In this project, we will use the ESP32S3 and the OV2640 camera to detect people. The ESP32S3 is a new chip from Espressif that has a dual-core processor, a coprocessor, and a neural network accelerator. The OV2640 is a camera module that can capture images with a resolution of 1600x1200 pixels.
The model used in this project is th MobilenetV2. The mode was trained with the COCO dataset. And some other pictures taken directly from the ESP32S3.
We take pictures at a resolution of 320x240 pixels. And resize them to 160x160 pixels.
For training, we use Edge Impulse, a platform for developing and deploying
machine learning models on edge devices.

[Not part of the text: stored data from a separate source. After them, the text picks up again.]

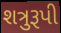
શત્રુરૂપી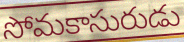
సోమకాసురుడు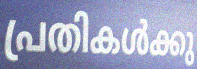
പ്രതികൾക്കു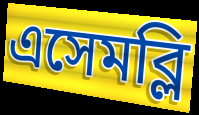
এসেমব্লি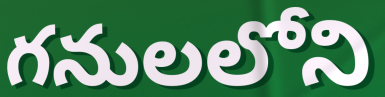
గనులలోని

The platform allows us to train the model and deploy it as a library
for the ESP32S3. In our case we use the Arduino IDE to program the ESP32S3. You can find the library
here.
We have two versions of the model:
- 8 int quantization.
- 32 float quantization.
For testing the model we use 1000 images taken directly from the ESP32S3. The results are:
- Accuracy 95.1%
- F1 Score: 0.96
- Confusion Matrix:
Actual/Predicted | person | nonperson |
---|---|---|
person | 564 | 36 |
nonperson | 12 | 388 |
To use the project, you must first install the Arduino IDE.
And configure it to work with the ESP32S3 (model with at least 8MB flash and with PSRAM, normally when
the developed kit includes a camera, it will have these characteristics).

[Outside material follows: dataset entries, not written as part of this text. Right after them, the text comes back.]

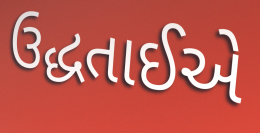
ઉદ્ધતાઈએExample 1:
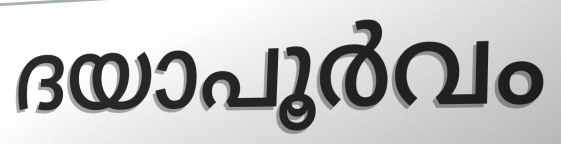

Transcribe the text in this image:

ദയാപൂർവം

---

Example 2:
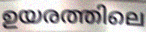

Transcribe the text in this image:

ഉയരത്തിലെ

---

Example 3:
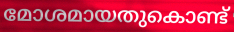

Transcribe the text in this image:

മോശമായതുകൊണ്ട്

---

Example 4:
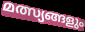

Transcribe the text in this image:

മത്സ്യങ്ങളും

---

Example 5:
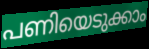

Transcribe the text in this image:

പണിയെടുക്കാം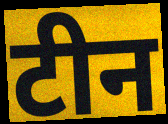
टीनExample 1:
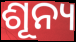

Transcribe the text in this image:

ଶୂନ୍ୟ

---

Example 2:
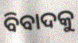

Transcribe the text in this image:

ବିବାଦକୁ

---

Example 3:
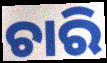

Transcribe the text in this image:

ଚାରି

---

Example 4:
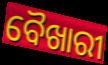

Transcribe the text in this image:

ବୈଖାରୀ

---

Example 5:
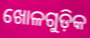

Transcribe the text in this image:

ଖୋଳଗୁଡ଼ିକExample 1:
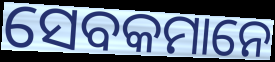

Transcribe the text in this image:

ସେବକମାନେ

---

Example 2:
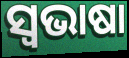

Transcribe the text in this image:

ସ୍ୱଭାଷା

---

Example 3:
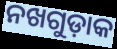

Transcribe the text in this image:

ନଖଗୁଡ଼ାକ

You can find the instructions here.
Then you can download the model library from here and install it in the Arduino IDE.
Also, you have to install these other librarys:
- PubSubClient
- ESPAsyncWebServer
The Rest of the libraries are normally already included in the Arduino IDE. Finally, you have to configure the project in the Arduino IDE, go to Tools and select the following options:
- Flash Size: select at least 8MB.
- Partition Scheme: 8MB with spiffs. (3MB APP/1.5MB SPIFFS).

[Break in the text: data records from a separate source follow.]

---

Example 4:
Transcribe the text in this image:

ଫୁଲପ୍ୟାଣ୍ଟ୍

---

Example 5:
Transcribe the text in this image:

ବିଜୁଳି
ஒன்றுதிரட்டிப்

- PSRAM: OPI Psram enabled.
These settings are necessary to be able to use the camera and make a partition to store the image for the web page.
It has two modes of operation, you can change the mode with a macro in the main code:
- MQTT mode.
- WEB mode.
When you run the code, you have tto enter the SSID and password of your Wi-Fi network and the
IP address of the MQTT broker and the port.
In this mode when the threshold is exceeded(0.65), the ESP32S3 sends a message to the MQTT broker.
When you run the code, you have to enter the SSID and password of your Wi-Fi network. Then you have to browse in your browser to the IP address of the ESP32S3, and the image captured by the camera will appear. When the threshold is exceeded(0.65), the background of the page will turn green otherwise it will turn red. Also, the percentage of person is shown on the web page.
For configuring the camera pins, you have to change the pines.h file. If you want to change the configuration, you can change the files in the src folder. Also, you have to configure the SSID and password for the Wi-Fi network and the IP address of the MQTT broker.